Labels and Lightbulbs

[Warning: some pieces of this post might be triggers for some people. Good idea not to read if that might be the case for you.]

The vocabulary associated with postpartum depression is vast. There are so many facets to this illness I never knew about, even after I accepted this as what I was dealing with and started to learn more.

As I came across many of these issues I thought, “That doesn’t apply to me.”

Anxiety

When I was a teenager, our house was broken into. Whoever it was came in through the garage and, as I remember it, only rummaged around the lower floor. Took a few things they came across and some stuff, including a small amount of cash, from my brother’s bedroom.

It freaked me out.

My room at the time was on the top floor of our house, and my bed was positioned under a window. Lying on my pillow, I could look straight up and see the window behind my curtains. Each night for months (years?) I lay there for a long time before falling asleep, breath held, staring at that window expecting someone to climb through it. (One night my cat came in the window on the other side of my room. Between the time I saw the curtains move and the moment her padded feet hit the floor, I think I just about overdosed from panic-induced adrenaline.)

A couple of months ago, when talking about medication because what I was on wasn’t working, my counsellor warned that one of the other options is typically associated with an increase in anxiety.

“That’s fine. Anxiety is not a problem for me,” I said.

The lightbulb hadn’t come on yet.

Intrusive thoughts

We moved into our current house eight years ago. As soon as you walk in the door there’s a staircase leading to the upper floor. More nights than I can count I’ve lain in bed, paralyzed with fear that someone would come up the stairs and kill us. I can picture it – a dark shape, illuminated by the street lights from outside, walking quietly up the stairs. In my head I can actually picture this happening.

These thoughts got worse after Connor was born because his room is the first you come to at the top of the stairs. Anyone coming up the stairs would get to him before us. When he first started sleeping with us at night, I breathed more easily knowing he was at least somewhere I could see him.

I recently read a post at The Lorix Chronicles about intrusive thoughts. I sat in front of my computer in stunned silence.

Oh.

OCD

I’m not a neat freak by anyone’s standards, but I like to putter. It calms me. When the house is filled with noisy, bouncy toddler and my brain is filled with, “I can’t do this. It’s too much. I’m not cut out for this. It’s never going to get better,” I vacuum. Methodically, back and forth, the vacuum forming faint lines in the carpet.

I don’t know if this can actually be categorized as OCD. It’s not an obsession that’s relieved by a compulsion – something repetitive and, to a degree, uncontrollable. But it is about control. The stuff I can’t control takes over my brain and I fight back by tackling something I can control, even if that something is crumbs.

Depression

I’ve never struggled with depression.

Except… Oh wait. There was that time in the last semester of my first year of university when I spent a lot of time in bed. A LOT. I stayed there and didn’t want to get up, though I didn’t think much of it at the time.

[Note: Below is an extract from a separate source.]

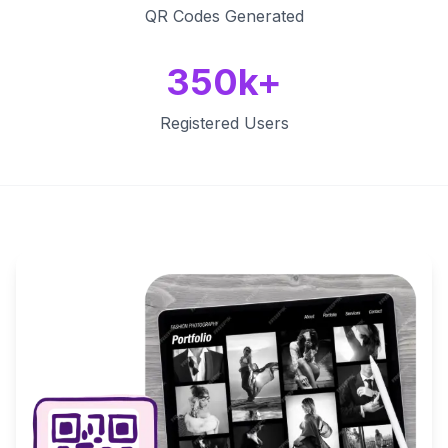
QR Codes Generated
350k+
Registered Users
Key Features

Then when I was in my 20s, I got sick of feeling sad and hopeless all the time and started logging things. What I ate, exercise, weather – you name it, I put it into a carefully crafted spreadsheet, and it was all mapped against my mood. Eventually the sum of the things that made me feel better – getting enough exercise, sunlight, eating well – led me to feel better overall.

Until I sought help for PPD I’d never been diagnosed with depression. Never even had a conversation with a doctor about it. I always hated that label. Oddly, though, I remember being asked to fill out a self-identification form for a previous job. “Are you a visible minority?” No. “Are you Aboriginal?” No. “Do you have a disability?” A very small voice in my head piped up. “Does depression count?” I knew it was there, though I was never willing to admit it. (I checked no.)

The light bulb about anxiety and OCD-like tendencies switched on a couple of weeks ago in the middle of a meltdown. I told my husband it’s dawned on me that I’ve been dealing with this stuff almost as long as I can remember.

His response: “No shit.”

He’s always considered me sort of OCD, apparently. Well. How do you like that? I wish someone had told me.

I’ve recently started to acknowledge my past episodes of depression in conversations with doctors and counsellors, but it wasn’t until I talked about it with the psychiatrist a couple of weeks ago that I really began to accept this as a part of who I am.

The realization about intrusive thoughts was a lightning bolt that just hit me last weekend.

My counsellor and I spent most of my session this week talking about all this and she gave me some resources to deal with it. Only a few days later, I can now catch these thoughts. “Why are you thinking that? Do you think that’s true?” The answers aren’t right yet: “I don’t know. No, I guess not, not really. But what if… And maybe it is true. And I’m just not good at… I CAN’T TAKE THE CRUMBS ANYMORE!” It’s a work in progress.

One thing that helps is that I’ve named these things now. I’ve allowed themselves to attach them to me. No, better – I’ve attached them to myself.

I don’t know what it means, exactly, but it feels like a step in the right direction.